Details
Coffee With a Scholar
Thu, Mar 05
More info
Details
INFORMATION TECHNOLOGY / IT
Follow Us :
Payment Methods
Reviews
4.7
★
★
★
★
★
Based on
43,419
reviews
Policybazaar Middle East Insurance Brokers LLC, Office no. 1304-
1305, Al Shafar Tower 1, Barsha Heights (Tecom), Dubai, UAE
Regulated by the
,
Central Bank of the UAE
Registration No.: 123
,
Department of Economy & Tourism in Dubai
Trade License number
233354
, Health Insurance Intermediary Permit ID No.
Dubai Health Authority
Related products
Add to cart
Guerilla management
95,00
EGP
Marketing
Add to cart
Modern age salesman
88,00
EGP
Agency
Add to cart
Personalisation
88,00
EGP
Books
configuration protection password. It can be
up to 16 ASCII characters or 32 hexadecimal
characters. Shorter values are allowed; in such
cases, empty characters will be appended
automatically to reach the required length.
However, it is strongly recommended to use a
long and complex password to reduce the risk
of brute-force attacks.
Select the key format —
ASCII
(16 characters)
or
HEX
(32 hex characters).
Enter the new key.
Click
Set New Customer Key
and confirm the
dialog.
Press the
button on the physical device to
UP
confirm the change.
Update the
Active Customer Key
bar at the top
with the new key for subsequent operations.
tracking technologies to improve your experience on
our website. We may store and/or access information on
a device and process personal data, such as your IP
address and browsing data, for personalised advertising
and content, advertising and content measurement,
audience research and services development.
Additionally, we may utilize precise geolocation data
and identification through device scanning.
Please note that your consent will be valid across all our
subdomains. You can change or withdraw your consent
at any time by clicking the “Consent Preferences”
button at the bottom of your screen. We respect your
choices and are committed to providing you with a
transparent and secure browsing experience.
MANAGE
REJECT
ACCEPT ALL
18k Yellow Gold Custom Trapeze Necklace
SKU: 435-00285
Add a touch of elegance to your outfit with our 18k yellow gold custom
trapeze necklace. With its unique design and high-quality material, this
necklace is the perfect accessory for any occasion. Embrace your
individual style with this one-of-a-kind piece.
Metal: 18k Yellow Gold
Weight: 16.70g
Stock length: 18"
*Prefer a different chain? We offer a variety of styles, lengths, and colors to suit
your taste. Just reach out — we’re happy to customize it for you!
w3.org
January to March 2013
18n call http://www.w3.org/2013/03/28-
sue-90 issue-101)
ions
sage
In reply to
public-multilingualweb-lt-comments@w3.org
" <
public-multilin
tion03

________________

* **Requirement**: Copy out the text of every item above, line by line and without any changes.

* **Answer to the problem**:
Details
Coffee With a Scholar
Thu, Mar 05
More info
Details
INFORMATION TECHNOLOGY / IT
Follow Us :
Payment Methods
Reviews
4.7
★
★
★
★
★
Based on
43,419
reviews
Policybazaar Middle East Insurance Brokers LLC, Office no. 1304-
1305, Al Shafar Tower 1, Barsha Heights (Tecom), Dubai, UAE
Regulated by the
,
Central Bank of the UAE
Registration No.: 123
,
Department of Economy & Tourism in Dubai
Trade License number
233354
, Health Insurance Intermediary Permit ID No.
Dubai Health Authority
Related products
Add to cart
Guerilla management
95,00
EGP
Marketing
Add to cart
Modern age salesman
88,00
EGP
Agency
Add to cart
Personalisation
88,00
EGP
Books
configuration protection password. It can be
up to 16 ASCII characters or 32 hexadecimal
characters. Shorter values are allowed; in such
cases, empty characters will be appended
automatically to reach the required length.
However, it is strongly recommended to use a
long and complex password to reduce the risk
of brute-force attacks.
Select the key format —
ASCII
(16 characters)
or
HEX
(32 hex characters).
Enter the new key.
Click
Set New Customer Key
and confirm the
dialog.
Press the
button on the physical device to
UP
confirm the change.
Update the
Active Customer Key
bar at the top
with the new key for subsequent operations.
tracking technologies to improve your experience on
our website. We may store and/or access information on
a device and process personal data, such as your IP
address and browsing data, for personalised advertising
and content, advertising and content measurement,
audience research and services development.
Additionally, we may utilize precise geolocation data
and identification through device scanning.
Please note that your consent will be valid across all our
subdomains. You can change or withdraw your consent
at any time by clicking the “Consent Preferences”
button at the bottom of your screen. We respect your
choices and are committed to providing you with a
transparent and secure browsing experience.
MANAGE
REJECT
ACCEPT ALL
18k Yellow Gold Custom Trapeze Necklace
SKU: 435-00285
Add a touch of elegance to your outfit with our 18k yellow gold custom
trapeze necklace. With its unique design and high-quality material, this
necklace is the perfect accessory for any occasion. Embrace your
individual style with this one-of-a-kind piece.
Metal: 18k Yellow Gold
Weight: 16.70g
Stock length: 18"
*Prefer a different chain? We offer a variety of styles, lengths, and colors to suit
your taste. Just reach out — we’re happy to customize it for you!
w3.org
January to March 2013
18n call http://www.w3.org/2013/03/28-
sue-90 issue-101)
ions
sage
In reply to
public-multilingualweb-lt-comments@w3.org
" <
public-multilin
tion03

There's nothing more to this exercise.